We are trying to use dynamic filter for a structured streaming application.
Let's say we have following pseudo-implementation of a Spark structured streaming application:
spark.readStream()
.format("kafka")
.option(...)
...
.load()
.filter(getFilter()) <-- dynamic staff - def filter(conditionExpr: String):
.writeStream()
.format("kafka")
.option(.....)
.start();
and getFilter returns string
String getFilter() {
// dynamic staff to create expression
return expression; // eg. "column = true";
}
Is it possible in current version of Spark to have a dynamic filter condition?

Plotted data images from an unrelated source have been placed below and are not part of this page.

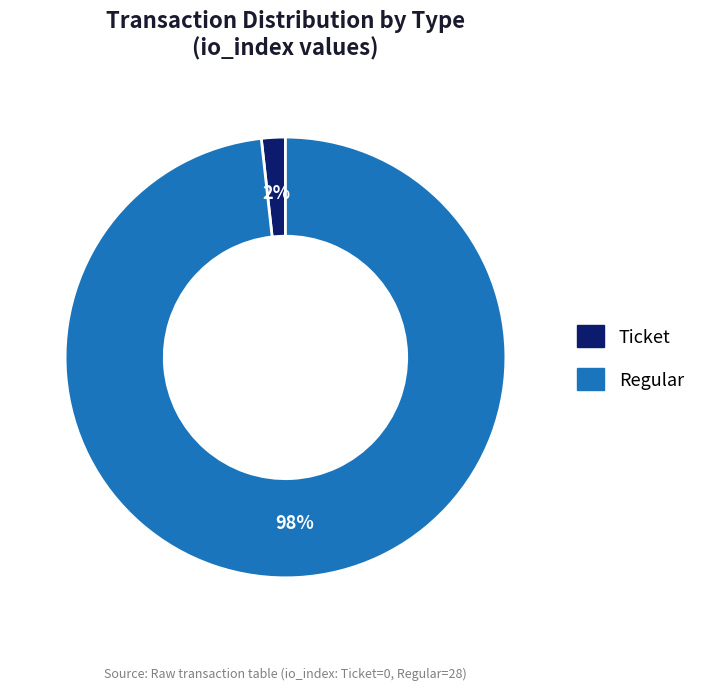

Count the number of slices in the pie.

2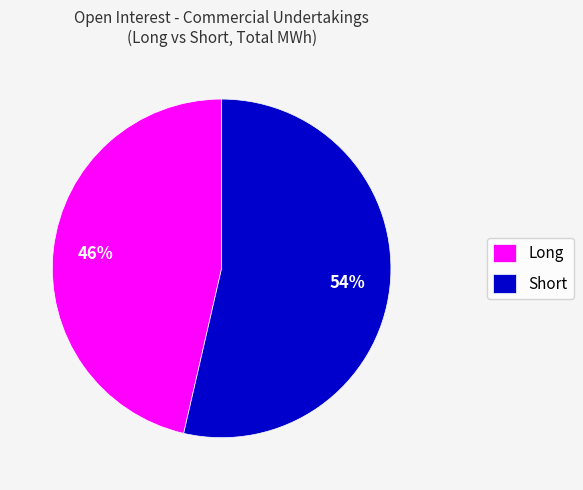

What is the smallest slice in the pie chart?

Long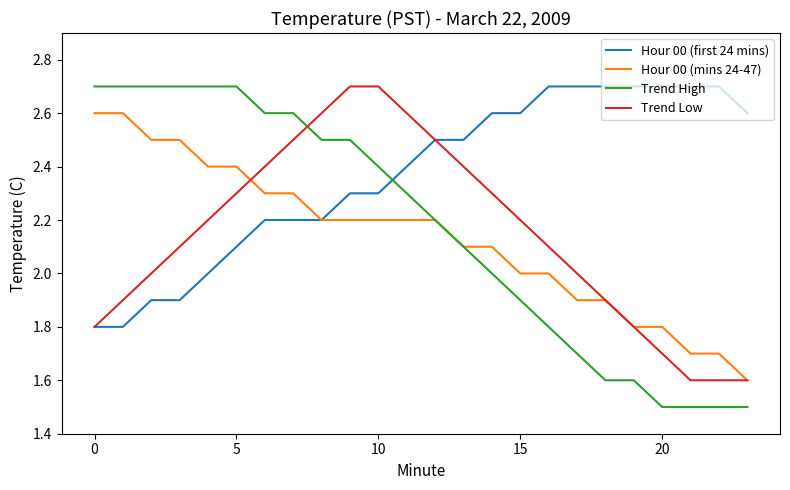

Which series has the largest range (max minus min)?

Trend High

I mean the getFilter()
method should dynamically return a filter condition (let's say it's refreshed each 10min). We tried to look into broadcast variable but not sure whether structured streaming supports such a thing.

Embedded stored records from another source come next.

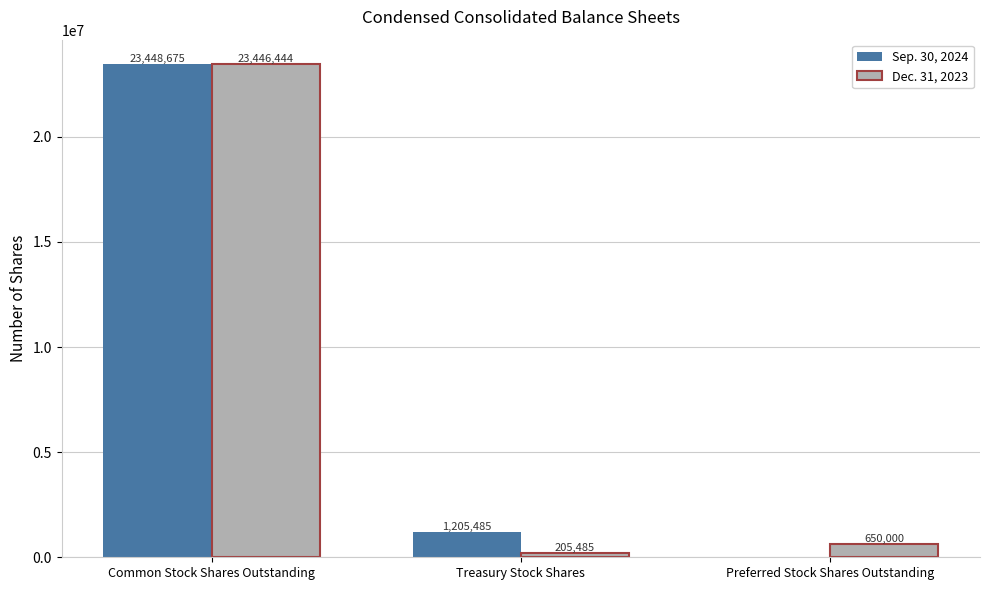

What is the average value of the Dec. 31, 2023 series?

8100643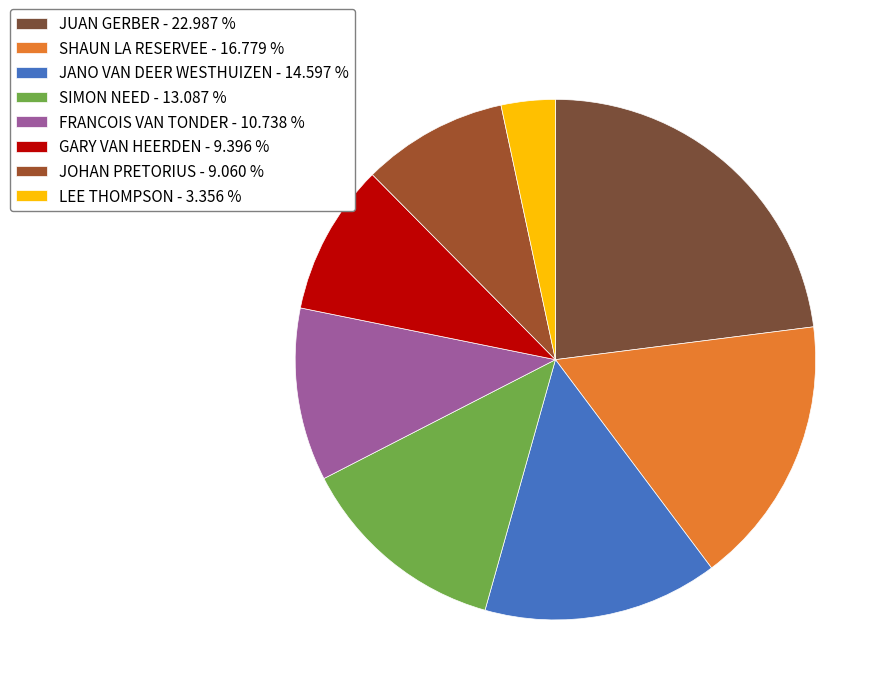

To the nearest percent, what is the difference between the largest and smallest slice percentages?

20%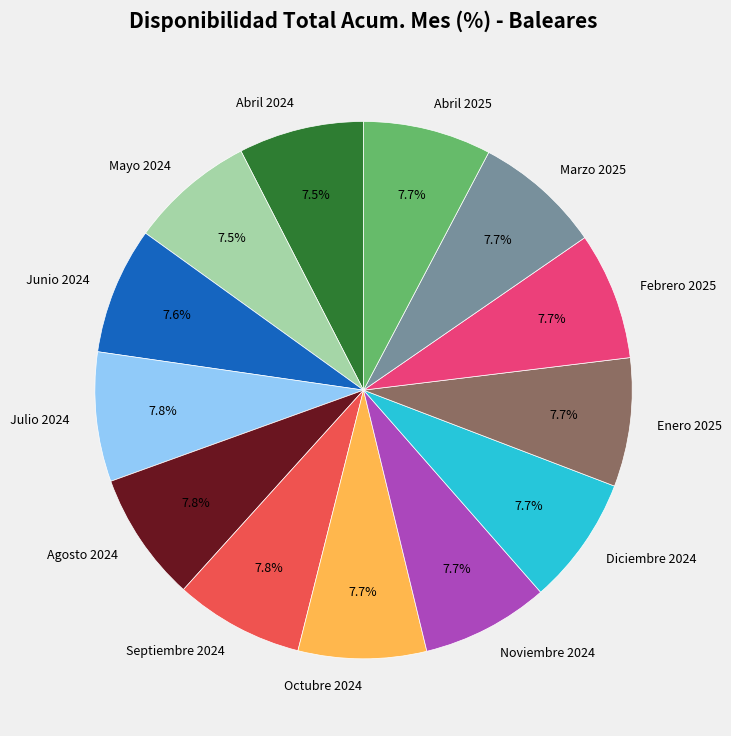

How many slices are in this pie chart?

13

It looks like it's not possible to update job's configuration once it's submitted. As a deploy we use yarn
.
Every suggestion/option is highly appreciated.
EDIT:
assume getFilter()
returns:
(columnA = 1 AND columnB = true) OR customHiveUDF(columnC, 'input') != 'required' OR columnD > 8
after 10 mins we can have small change (without first expression before first OR) and potentially we can have a new expression (columnA = 2
) eg:
customHiveUDF(columnC, 'input') != 'required' OR columnD > 10 OR columnA = 2
The goal is to have multiple filters for one spark application and don't submit multiple jobs.